Reputation: 111
We know that in Spark have three types of joins -- Broadcast Join, Shuffle Join and Sort-Merge Join:
What happens in a case where there is a join of two big tables and the join key can't be sorted? Which join type Spark will choose?
Upvotes: 1
Views: 1312
Reputation: 9427
Spark 3.0 and above supports these types of joins:
Their selection is best outlined in the source code for SparkStrategies.scala
:
/**
* Select the proper physical plan for join based on join strategy hints, the availability of
* equi-join keys and the sizes of joining relations. Below are the existing join strategies,
* their characteristics and their limitations.
*
* - Broadcast hash join (BHJ):
* Only supported for equi-joins, while the join keys do not need to be sortable.

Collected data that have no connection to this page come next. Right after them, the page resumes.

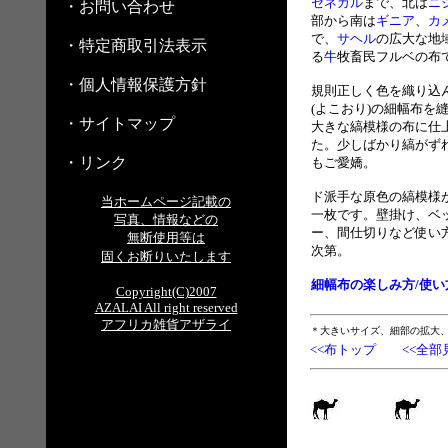
セネガル
まで、北は
ニ
・お問い合わせ
部から南は
ギニア
、
カ
で、
サヘル
の広大な地
・特定商取引法表示
る
牛
牧畜民フルベの布
・個人情報保護方針
規則正しく色を織り込
(よこおり)の細幅布を
・サイトマップ
大きな縞模様の布に仕
た。少しばかり縞がず
・リンク
もご愛嬌。
ド派手な原色の縞模様
当ホームページ記載の
一枚です。壁掛け、ベ
写真、情報などの
ー、間仕切りなど使い
無断使用等は
次第。
固くお断りいたします
細幅布の楽しみ方/使い
Copyright(C)2007
AZALAI All right reserved
アフリカ雑貨アザライ
＊大きいサイズ、細部の拡大
<<布トップ
<<全部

* Supported for all join types except full outer joins.
* BHJ usually performs faster than the other join algorithms when the broadcast side is
* small. However, broadcasting tables is a network-intensive operation and it could cause
* OOM or perform badly in some cases, especially when the build/broadcast side is big.
*
* - Shuffle hash join:
* Only supported for equi-joins, while the join keys do not need to be sortable.
* Supported for all join types except full outer joins.
*
* - Shuffle sort merge join (SMJ):
* Only supported for equi-joins and the join keys have to be sortable.
* Supported for all join types.
*
* - Broadcast nested loop join (BNLJ):
* Supports both equi-joins and non-equi-joins.
* Supports all the join types, but the implementation is optimized for:
* 1) broadcasting the left side in a right outer join;
* 2) broadcasting the right side in a left outer, left semi, left anti or existence join;
* 3) broadcasting either side in an inner-like join.
* For other cases, we need to scan the data multiple times, which can be rather slow.
*
* - Shuffle-and-replicate nested loop join (a.k.a. cartesian product join):
* Supports both equi-joins and non-equi-joins.
* Supports only inner like joins.
*/
object JoinSelection extends Strategy with PredicateHelper { ...
As stated, the outcome of applying the selection depends not only on the size of the tables and sortability of the keys, but also on a join type (INNER
, LEFT/RIGHT
, FULL
) and join key conditions (equi- vs non-equi/theta). Overall, seems like in your situation you'll be looking at either Shuffle Hash or Broadcast Nested Loop.
Upvotes: 6